Maybe even Captain Booth would be outraged.
"I've
talked to your captain, told him citizens like ourselves are not going to
continue putting up with such behavior from the Texas Rangers!" Caldwell
demanded. "No bloody half-Indian bastard should even
be
a
Ranger!"
"John
Hawkins is the best man for the job in Texas!" Ken retorted. "He's
probably saved your own ass, or at least your property a few times, without you
even knowin' it!"
"Shut
up, Ken," John said, still remaining calm. However, Tess could feel his
tension, his quiet anger. He looked down on Caldwell, a rather burly man,
rugged and leather-faced, as any Texas rancher would be, but he was much
shorter than John. "You might think to ask about Mrs. Carey here, how she
is, what she's been through. You might ask if he needs any help, if she has any
place to go. You might tell her you're sorry about her husband and her father,
or maybe be glad I found her and got her back here in one piece before those
men could violate her and sell her. It seems to me, Mr. Caldwell, that you are
more concerned about a bunch of worthless cattle rustlers than you are about a
fine lady who has lived and struggled in these parts for years, one of the fine
citizens you say deserves our protection!"
Caldwell
pressed his lips together in chagrin, embarrassment obvious on his red face. He
glanced at Tess and tipped his hat. "I'm sorry, Tess. I've been stewing
the last few days about this other thing. I didn't think—"
"It's
all right, Mr. Caldwell," she answered, not believing for one second the
man really cared. "I am fine. It was a horrible experience, but Mr.

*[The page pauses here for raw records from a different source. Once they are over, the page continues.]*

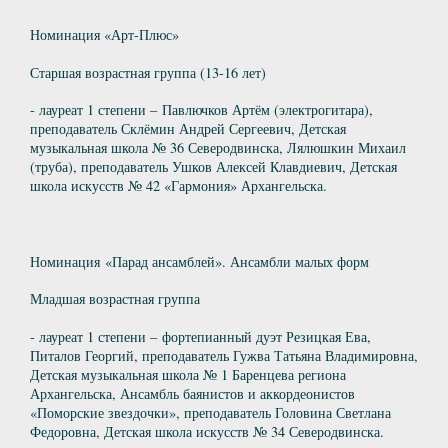
Номинация «Арт-Плюс»
Старшая возрастная группа (13-16 лет)
- лауреат 1 степени – Павлючков Артём (электрогитара),
преподаватель Склёмин Андрей Сергеевич, Детская
музыкальная школа № 36 Северодвинска, Лялюшкин Михаил
(труба), преподаватель Ушков Алексей Клавдиевич, Детская
школа искусств № 42 «Гармония» Архангельска.
Номинация «Парад ансамблей». Ансамбли малых форм
Младшая возрастная группа
- лауреат 1 степени – фортепианный дуэт Резицкая Ева,
Питалов Георгий, преподаватель Гужва Татьяна Владимировна,
Детская музыкальная школа № 1 Баренцева региона
Архангельска, Ансамбль баянистов и аккордеонистов
«Поморские звездочки», преподаватель Головина Светлана
Федоровна, Детская школа искусств № 34 Северодвинска.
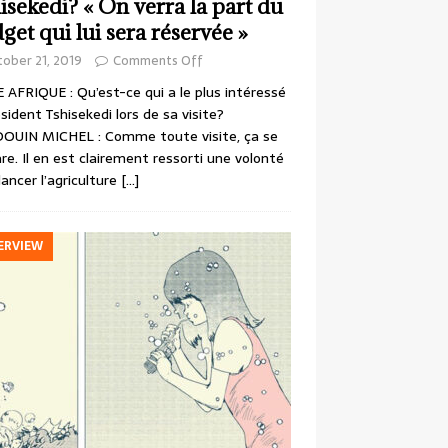
isekedi? « On verra la part du
get qui lui sera réservée »
ober 21, 2019
Comments Off
 AFRIQUE : Qu’est-ce qui a le plus intéressé
ésident Tshisekedi lors de sa visite?
OUIN MICHEL : Comme toute visite, ça se
re. Il en est clairement ressorti une volonté
lancer l’agriculture
[…]
ERVIEW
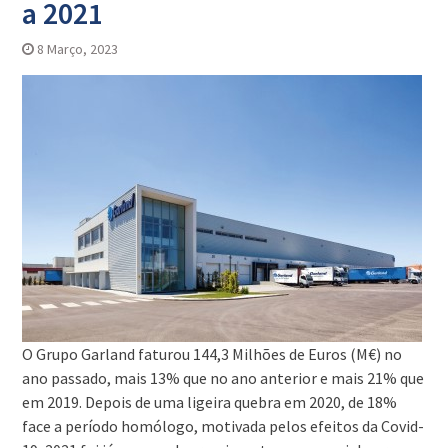
a 2021
8 Março, 2023
O Grupo Garland faturou 144,3 Milhões de Euros (M€) no
ano passado, mais 13% que no ano anterior e mais 21% que
em 2019. Depois de uma ligeira quebra em 2020, de 18%
face a período homólogo, motivada pelos efeitos da Covid-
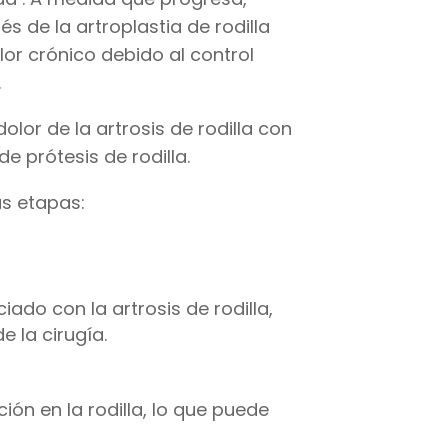
és de la artroplastia de rodilla
olor crónico debido al control
.
olor de la artrosis de rodilla con
e prótesis de rodilla.
s etapas:
ado con la artrosis de rodilla,
e la cirugía.
ón en la rodilla, lo que puede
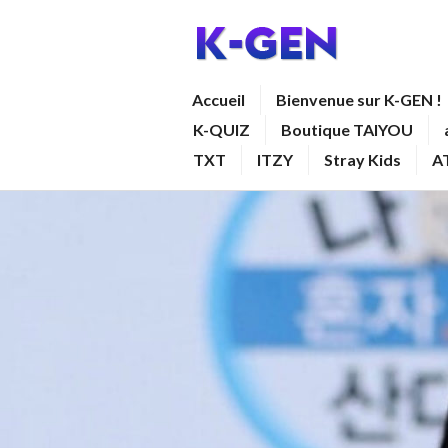
Aller
au
contenu
K-GEN
Accueil
Bienvenue sur K-GEN !
principal
K-QUIZ
Boutique TAIYOU
TXT
ITZY
Stray Kids
A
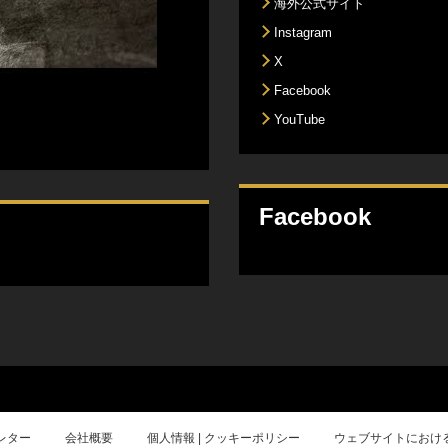
海外公式サイト
Instagram
X
Facebook
YouTube
Facebook
レター
会社概要
個人情報 | クッキーポリシー
ウェブサイトにおけ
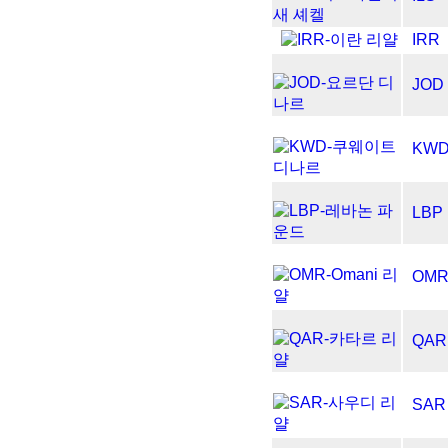
IRR
JOD
KW
LBP
OM
QAR
SAR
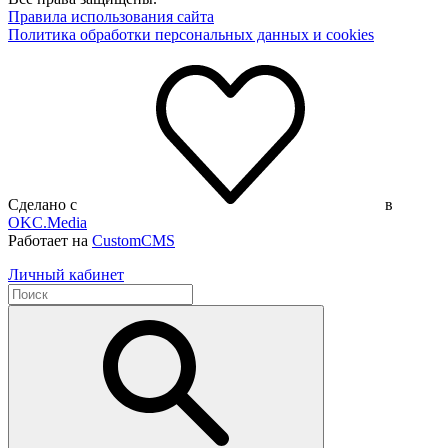
Правила использования сайта
Политика обработки персональных данных и cookies
Сделано с
в
OKC.Media
Работает на
CustomCMS
Личный кабинет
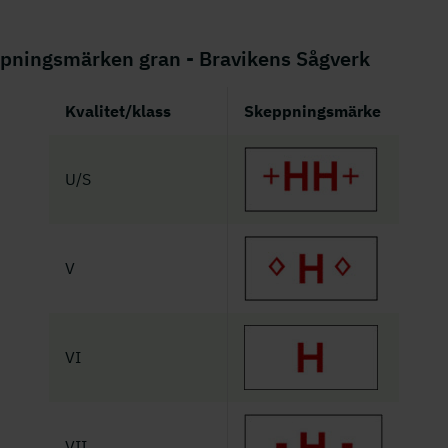
pningsmärken gran - Bravikens Sågverk
Kvalitet/klass
Skeppningsmärke
U/S
V
VI
VII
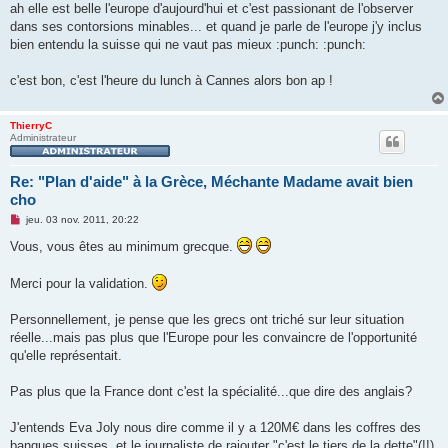
ah elle est belle l'europe d'aujourd'hui et c'est passionant de l'observer
dans ses contorsions minables... et quand je parle de l'europe j'y inclus
bien entendu la suisse qui ne vaut pas mieux :punch: :punch:
c'est bon, c'est l'heure du lunch à Cannes alors bon ap !
ThierryC
Administrateur
Re: "Plan d'aide" à la Grèce, Méchante Madame avait bien
cho
M
jeu. 03 nov. 2011, 20:22
e
s
Vous, vous êtes au minimum grecque.
s
a
g
Merci pour la validation.
e
n
o
Personnellement, je pense que les grecs ont triché sur leur situation
n
réelle...mais pas plus que l'Europe pour les convaincre de l'opportunité
l
u
qu'elle représentait.
Pas plus que la France dont c'est la spécialité...que dire des anglais?
J'entends Eva Joly nous dire comme il y a 120M€ dans les coffres des
banques suisses, et le journaliste de rajouter "c'est le tiers de la dette"(!!)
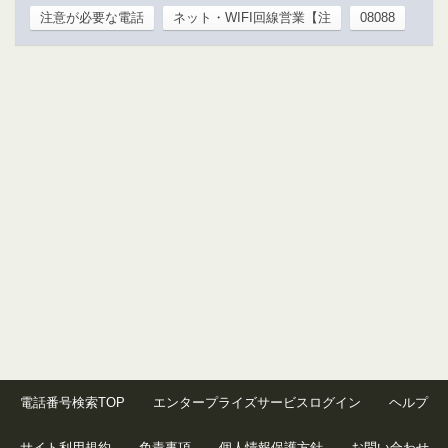
注意が必要な電話
ネット・WIFI回線営業【注
08088
電話番号検索TOP
エンタープライズサービスログイン
ヘルプ
サイト利用規約
免責事項
個人情報保護方針
お問い合わせ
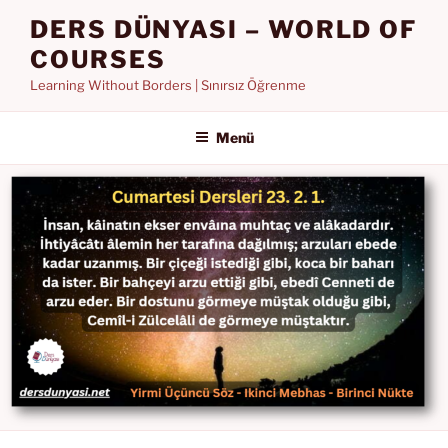
İçeriğe
DERS DÜNYASI – WORLD OF
geç
COURSES
Learning Without Borders | Sınırsız Öğrenme
Menü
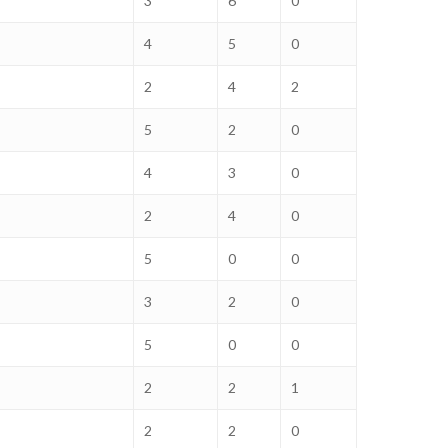
3
6
0
4
5
0
2
4
2
5
2
0
4
3
0
2
4
0
5
0
0
3
2
0
5
0
0
2
2
1
2
2
0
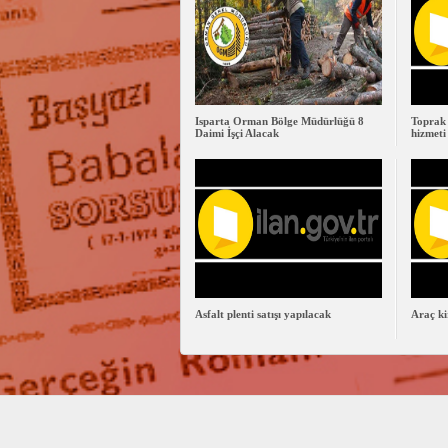
Isparta Orman Bölge Müdürlüğü 8
Toprak 
Daimi İşçi Alacak
hizmeti
Asfalt plenti satışı yapılacak
Araç ki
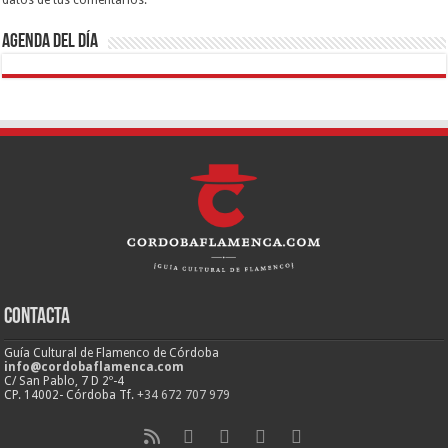
Agenda del día
Contacta
Guía Cultural de Flamenco de Córdoba
info@cordobaflamenca.com
C/ San Pablo, 7 D 2º-4
CP. 14002- Córdoba Tf.
+34 672 707 979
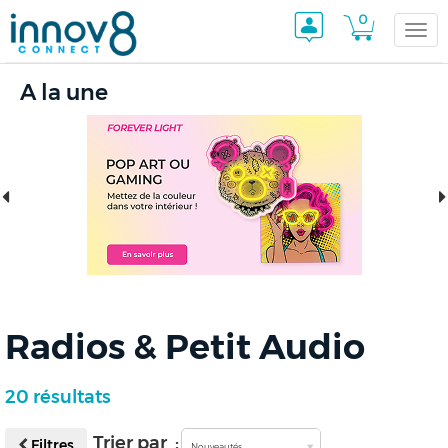
0
Togg
A la une
navi
Radios & Petit Audio
20 résultats
Trier par :
Filtres
Nouveautés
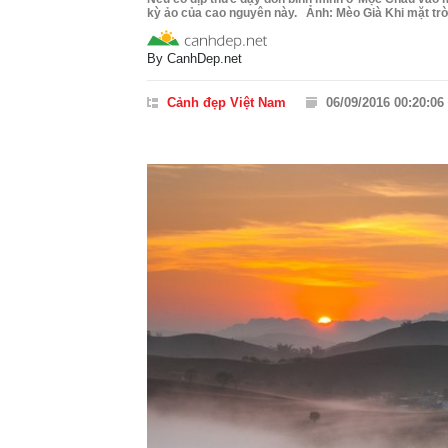
kỳ ảo của cao nguyên này. Ảnh: Mèo Già Khi mặt trời
By
CanhDep.net
Cảnh đẹp Việt Nam
06/09/2016 00:20:06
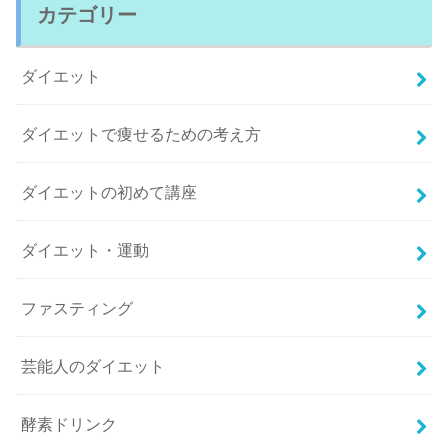
カテゴリー
ダイエット
ダイエットで痩せるための考え方
ダイエットの初めて講座
ダイエット・運動
ファスティング
芸能人のダイエット
酵素ドリンク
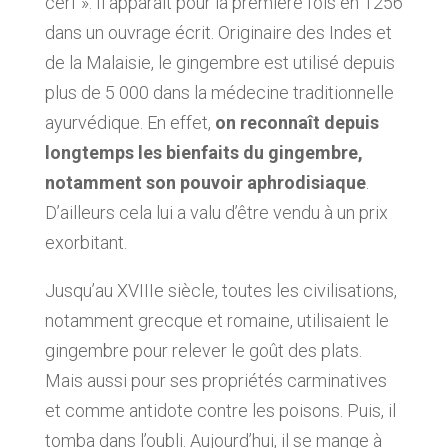
cerf ». Il apparaît pour la première fois en 1256
dans un ouvrage écrit. Originaire des Indes et
de la Malaisie, le gingembre est utilisé depuis
plus de 5 000 dans la médecine traditionnelle
ayurvédique. En effet,
on reconnaît depuis
longtemps les bienfaits du gingembre,
notamment son pouvoir aphrodisiaque
.
D’ailleurs cela lui a valu d’être vendu à un prix
exorbitant.
Jusqu’au XVIIIe siècle, toutes les civilisations,
notamment grecque et romaine, utilisaient le
gingembre pour relever le goût des plats.
Mais aussi pour ses propriétés carminatives
et comme antidote contre les poisons. Puis, il
tomba dans l’oubli. Aujourd’hui, il se mange à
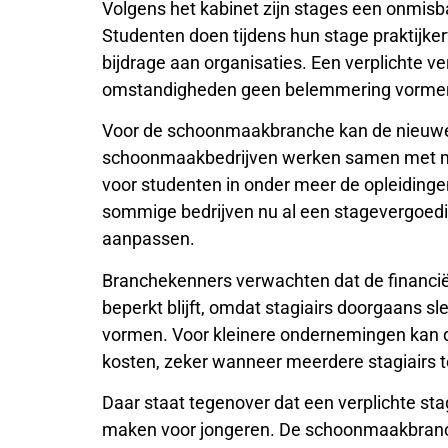
Volgens het kabinet zijn stages een onmisb
Studenten doen tijdens hun stage praktijke
bijdrage aan organisaties. Een verplichte v
omstandigheden geen belemmering vormen o
Voor de schoonmaakbranche kan de nieuwe
schoonmaakbedrijven werken samen met mb
voor studenten in onder meer de opleidingen
sommige bedrijven nu al een stagevergoedi
aanpassen.
Branchekenners verwachten dat de financi
beperkt blijft, omdat stagiairs doorgaans s
vormen. Voor kleinere ondernemingen kan de
kosten, zeker wanneer meerdere stagiairs te
Daar staat tegenover dat een verplichte st
maken voor jongeren. De schoonmaakbranch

Hawkins came along before they..." She began to blush herself.
"Before the worst could happen. He took me to a farm where a kind woman
lent me some clothes. I am back safe and sound, and the awful Comancheros who
did this are dead, something for which Mr. Hawkins should be praised, I might
add."
Caldwell
scowled with irritation that she would defend John.
"He
and Mr. Randall also saved me from an attack by Apache Indians," Tess
added, "and he would do the same for any one of you. He does not deserve
to be insulted or reprimanded for doing what was simply his duty. You might
note the still-bloody scar across the side of his head. He also suffered an arm
wound, but that is mostly healed. You surely know this is not the first time he
has been wounded protecting Texas citizens, so save your criticism for the true
murderers and thieves, Mr. Caldwell!"